Set up CloudWatch Alarms or EventBridge rules to alert when production secrets are accessed from unexpected principals. For example: an SNS notification if the production database password is accessed by any role other than the CodeBuild service role or ECS task execution role. This is what turns a potential breach into a 15-minute incident instead of a 3-month one. See securing production systems for broader incident response patterns.

Common mistakes

  1. Storing long-lived AWS keys as GitHub Secrets or CodeBuild plaintext variables. Long-lived access keys in CI are the most common cause of AWS credential exposure. For GitHub Actions, use OIDC. For CodeBuild, the service role handles AWS authentication; no static keys needed.

  2. Using a wildcard resource in the Secrets Manager IAM policy. “Resource”: ”*” on secretsmanager:GetSecretValue gives the pipeline access to every secret in the account. Always scope to specific ARNs or a tightly-namespaced prefix pattern. See least-privilege IAM.

  3. Logging environment variables in buildspec.yml. env, printenv, or set in any buildspec phase writes all environment variables, including injected secrets, to CloudWatch Logs. Remove these before merging.

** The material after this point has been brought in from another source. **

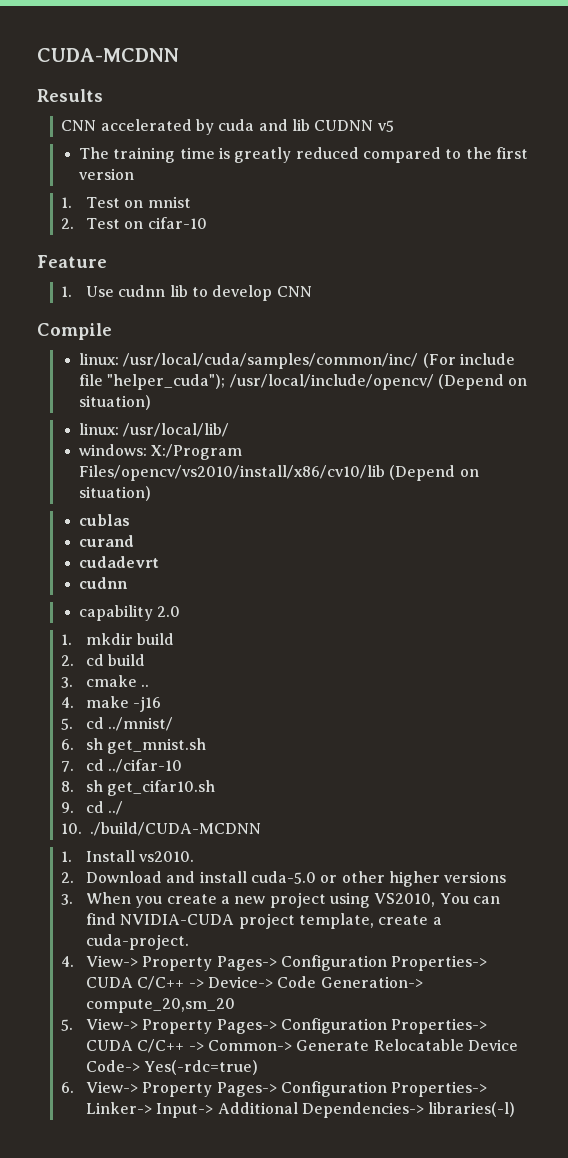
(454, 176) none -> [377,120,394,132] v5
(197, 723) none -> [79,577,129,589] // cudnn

  4. Passing runtime secrets through the pipeline. If the application needs a secret at runtime, it should fetch it at startup, not receive it from the pipeline. Secrets baked into the container image or passed as build arguments end up in image layers and are visible to anyone who can pull the image.

  5. Placing a Parameter Store path in an ECS environment.value field. ECS does not resolve parameter paths in the environment field. Use secrets.valueFrom with a full ARN or parameter name for ECS to fetch and inject the value.

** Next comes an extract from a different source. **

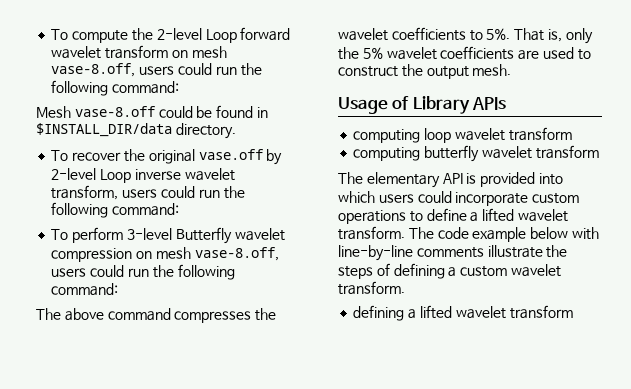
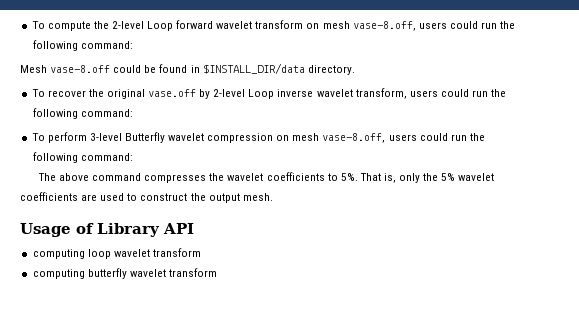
[472,97,507,110] APIs -> [163,223,194,234] API
[338,172,563,188] [338,191,580,206] [338,208,568,224] [338,226,599,242] [338,245,568,261] [338,263,561,279] [338,281,405,295] [353,305,573,321] // The elementary API is provided into which users could incorporate custom operations to define a lifted wavelet transform. The code example below with line-by-line comments illustrate the steps of defining a custom wavelet transform. // defining a lifted wavelet transform -> (217, 272) none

  6. Forgetting that ECS does not auto-apply rotated secrets. After rotating a secret, running tasks still hold the old value. Trigger a new deployment or task restart to pick up the rotated value.

  7. Not planning secret rotation after a pipeline breach. If a pipeline is compromised, rotate every secret it could access immediately, not when it is convenient. Know how to rotate each secret before you need to do it under pressure.

Frequently asked questions

Should I use Secrets Manager or Parameter Store for CI/CD secrets?

Use Secrets Manager for credentials that need automatic rotation: database passwords, OAuth tokens, API keys for critical services. It costs $0.40/secret/month but handles rotation natively. Use Parameter Store for values that change rarely, like third-party API keys or config values. Standard-tier parameters are free. If you are unsure, start with Parameter Store SecureString. Add Secrets Manager when you need rotation or cross-account sharing.

Do I still need GitHub Secrets if I use OIDC for AWS authentication?

Not for AWS credentials. OIDC replaces AWS_ACCESS_KEY_ID and AWS_SECRET_ACCESS_KEY entirely: no stored key, nothing to rotate. You may still need GitHub Secrets for third-party service tokens (Datadog, NPM publish tokens, Slack webhooks) that do not support OIDC. Those can live in GitHub Secrets or be fetched from Secrets Manager during the build.

Should runtime secrets ever go through the CI/CD pipeline?

No. Runtime secrets, the values the deployed application needs while running, should be injected at container startup, not passed through the pipeline. For ECS, use the secrets field in the task definition with valueFrom pointing to Secrets Manager or Parameter Store. The pipeline builds and deploys the container; the container fetches its own secrets when it starts.

Does ECS automatically pick up rotated secrets?

No. ECS injects secrets when a task starts. If a secret is rotated in Secrets Manager, running containers still use the old value. To pick up the new value, stop and restart the task or trigger a new deployment. Rotation alone does not propagate to running workloads; plan for task restarts as part of your rotation process.

What IAM permissions does CodeBuild need to read secrets?

For Secrets Manager: secretsmanager:GetSecretValue on the specific secret ARNs. For Parameter Store: ssm:GetParameters on the parameter ARNs. For SecureString parameters, also kms:Decrypt on the KMS key used to encrypt them. Always scope permissions to specific ARNs; never use a wildcard resource for secrets access.

Last verified: 25 April 2026 Cloud services change frequently. Verify details against official documentation before making infrastructure decisions.